While I don’t think that consumers are dense enough to think that soy milk comes from a cow, I do believe they could, without examining labels, potentially believe that plant-based milks are nutritionally equivalent substitutes for dairy milk. In its petition, GFI points out that consumers do have a tool at hand with which to compare two products: the nutrition facts label. But, how many consumers actually look at the nutrition facts label?
La Toya Sutton, an attorney in the advertising, marketing, and media practice at law firm Manatt, Phelps & Phillips, points out that the issue isn’t so much whether plant-based milks are called “milk;” the issue is whether plant-based milks are being marketed to imply that they are equivalent to milk and dairy products. GFI argues that this is not the case because by using a qualifying descriptor like “almond” or “soy,” almond and soy milks deliberately set themselves apart from regular dairy milk.

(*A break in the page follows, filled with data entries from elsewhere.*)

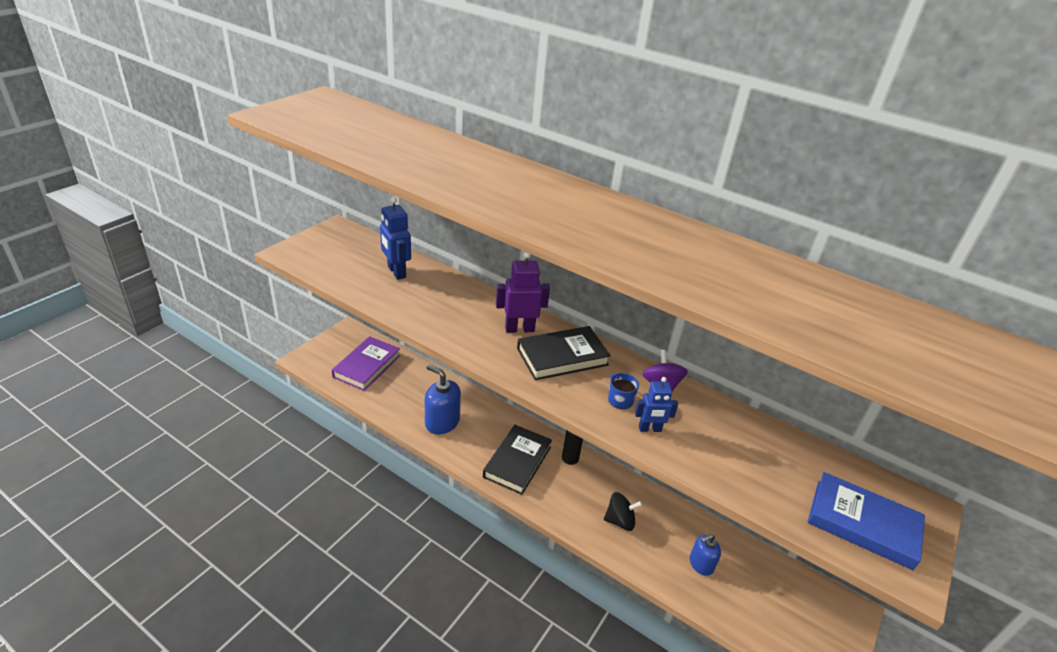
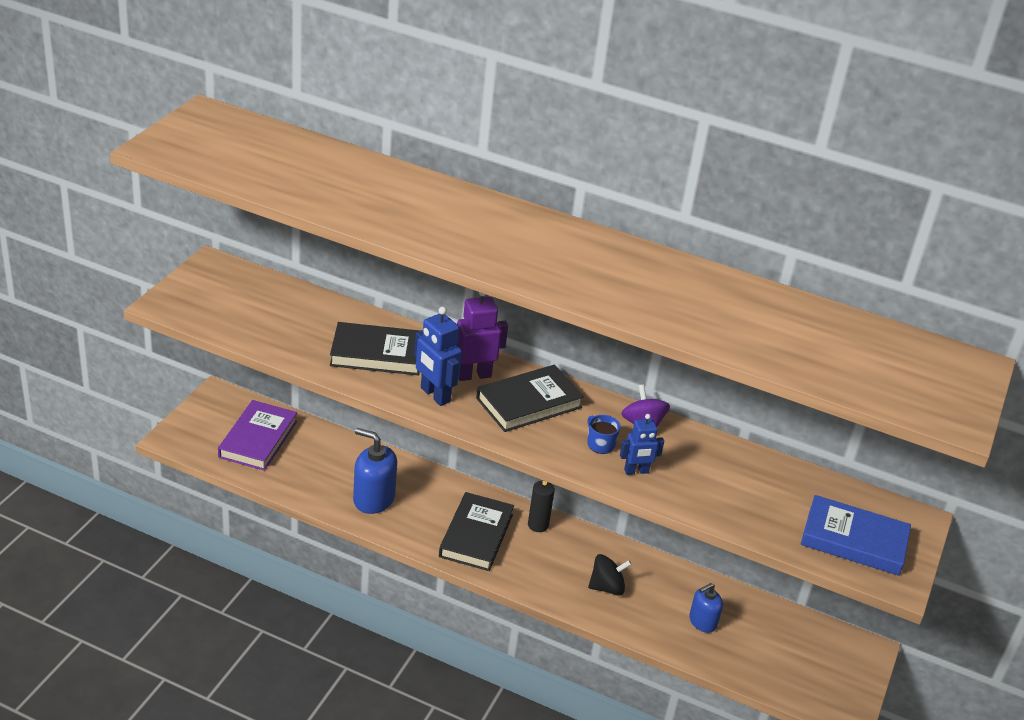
camera: 10 degrees left, 0 degrees up
(396, 272) = (308, 318): blue robot -> blue robot (435, 395)
(443, 304) = (377, 354): none -> black book

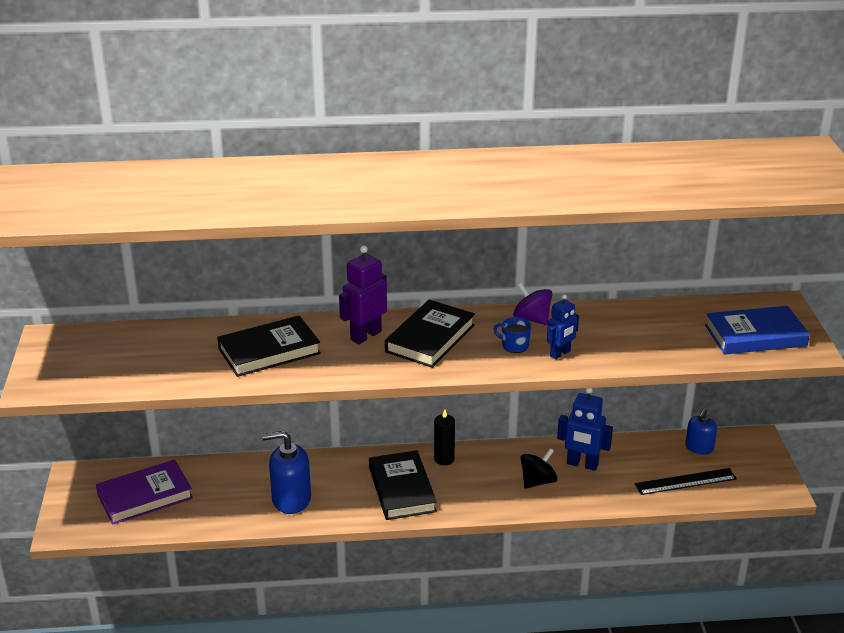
camera: 25 degrees left, 5 degrees down
(258, 439) = (145, 496): purple book -> purple book turned 75 degrees clockwise
(435, 395) = (349, 363): blue robot -> blue robot (582, 464)
(702, 622) = (629, 473): blue soap dispenser -> blue soap dispenser (699, 447)
(752, 656) = (685, 481): none -> black ruler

Currently, Sutton says, FDA regulations as written do not prevent plant-based milks from using the word milk. Moreover, she says, “I think it would be a really uphill battle to argue that using these terms that are now just standard parts of the lexicon would be misleading and therefore in violation of the law.”

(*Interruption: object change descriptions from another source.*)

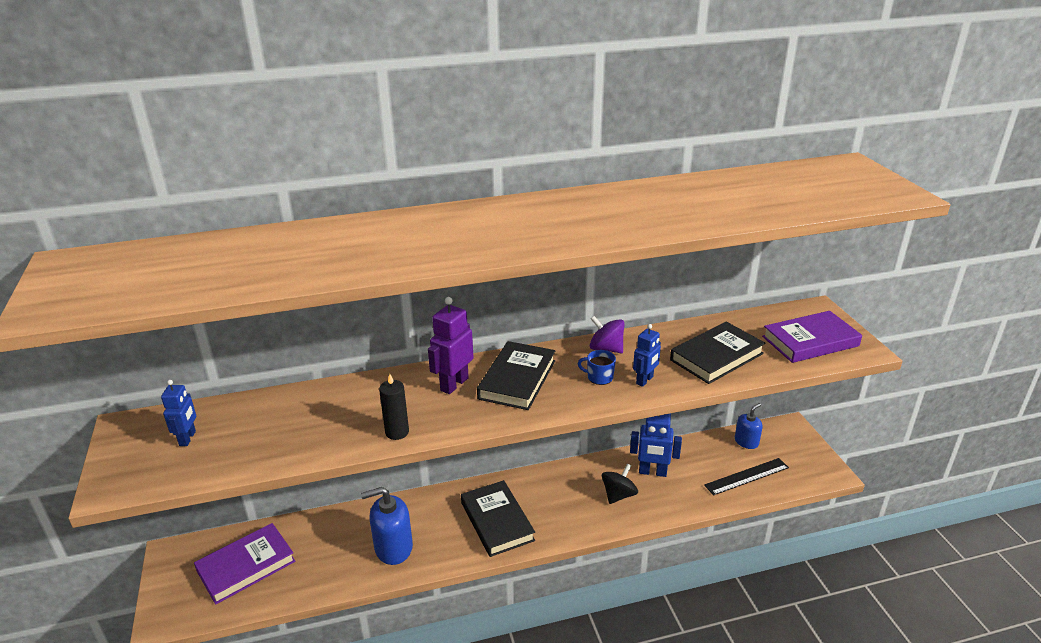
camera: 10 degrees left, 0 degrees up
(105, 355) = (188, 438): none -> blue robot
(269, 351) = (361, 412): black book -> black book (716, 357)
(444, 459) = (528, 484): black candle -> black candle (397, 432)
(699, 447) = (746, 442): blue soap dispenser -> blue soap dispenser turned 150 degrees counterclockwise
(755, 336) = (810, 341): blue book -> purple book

And although the milk industry is right to object if plant-based milks try to infer they are equivalent to dairy milk instead of alternatives if they are not, it’s dubious that banning plant-based milks from using the term milk is solely the answer the dairy industry is looking for. Denying plant-based milks the right to use the word milk isn’t the answer when it comes to helping the dairy industry regain strength. For whatever their reasons, consumers are making the conscious choice to buy plant-based alternatives, and it goes without saying that their decision to move away from dairy is a much bigger problem for the dairy industry to tackle.